What is required. Beginning with the first entry, set down each one exactly as shown.
** Opening Excerpted data block **
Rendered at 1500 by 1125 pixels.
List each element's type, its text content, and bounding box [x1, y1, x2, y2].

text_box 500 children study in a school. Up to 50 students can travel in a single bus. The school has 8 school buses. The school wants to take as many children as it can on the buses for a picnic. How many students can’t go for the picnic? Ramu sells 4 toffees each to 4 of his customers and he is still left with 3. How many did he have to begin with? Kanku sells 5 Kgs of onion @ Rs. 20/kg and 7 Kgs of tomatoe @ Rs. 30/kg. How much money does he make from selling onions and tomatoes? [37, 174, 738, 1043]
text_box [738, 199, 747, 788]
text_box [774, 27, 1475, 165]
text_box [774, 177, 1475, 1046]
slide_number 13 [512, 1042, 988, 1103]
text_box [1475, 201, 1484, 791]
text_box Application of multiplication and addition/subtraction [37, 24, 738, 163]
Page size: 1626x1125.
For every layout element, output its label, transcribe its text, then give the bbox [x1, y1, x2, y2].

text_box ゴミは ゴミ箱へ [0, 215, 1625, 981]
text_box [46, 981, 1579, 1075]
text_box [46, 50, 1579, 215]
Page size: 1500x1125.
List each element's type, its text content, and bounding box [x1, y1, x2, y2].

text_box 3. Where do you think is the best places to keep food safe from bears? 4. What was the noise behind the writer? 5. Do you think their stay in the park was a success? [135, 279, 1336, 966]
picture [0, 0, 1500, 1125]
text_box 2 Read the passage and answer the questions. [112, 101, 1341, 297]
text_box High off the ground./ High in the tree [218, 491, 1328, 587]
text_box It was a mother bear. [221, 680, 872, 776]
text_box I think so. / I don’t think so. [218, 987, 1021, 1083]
** Closing Excerpted data block **
Result below.
Rendered at 1500 by 1125 pixels.
List each element's type, its text content, and bounding box [x1, y1, x2, y2].

text_box 500 children study in a school. Up to 50 students can travel in a single bus. The school has 8 school buses. The school wants to take as many children as it can on the buses for a picnic. How many students can’t go for the picnic? Ramu sells 4 toffees each to 4 of his customers and he is still left with 3. How many did he have to begin with? Kanku sells 5 Kgs of onion @ Rs. 20/kg and 7 Kgs of tomatoe @ Rs. 30/kg. How much money does he make from selling onions and tomatoes? [37, 174, 738, 1043]
text_box [738, 199, 747, 788]
text_box [774, 27, 1475, 165]
text_box [774, 177, 1475, 1046]
slide_number 13 [512, 1042, 988, 1103]
text_box [1475, 201, 1484, 791]
text_box Application of multiplication and addition/subtraction [37, 24, 738, 163]
Page size: 1626x1125.
For every layout element, output its label, transcribe its text, then give the bbox [x1, y1, x2, y2].

text_box ゴミは ゴミ箱へ [0, 215, 1625, 981]
text_box [46, 981, 1579, 1075]
text_box [46, 50, 1579, 215]
Page size: 1500x1125.
List each element's type, its text content, and bounding box [x1, y1, x2, y2].

text_box 3. Where do you think is the best places to keep food safe from bears? 4. What was the noise behind the writer? 5. Do you think their stay in the park was a success? [135, 279, 1336, 966]
picture [0, 0, 1500, 1125]
text_box 2 Read the passage and answer the questions. [112, 101, 1341, 297]
text_box High off the ground./ High in the tree [218, 491, 1328, 587]
text_box It was a mother bear. [221, 680, 872, 776]
text_box I think so. / I don’t think so. [218, 987, 1021, 1083]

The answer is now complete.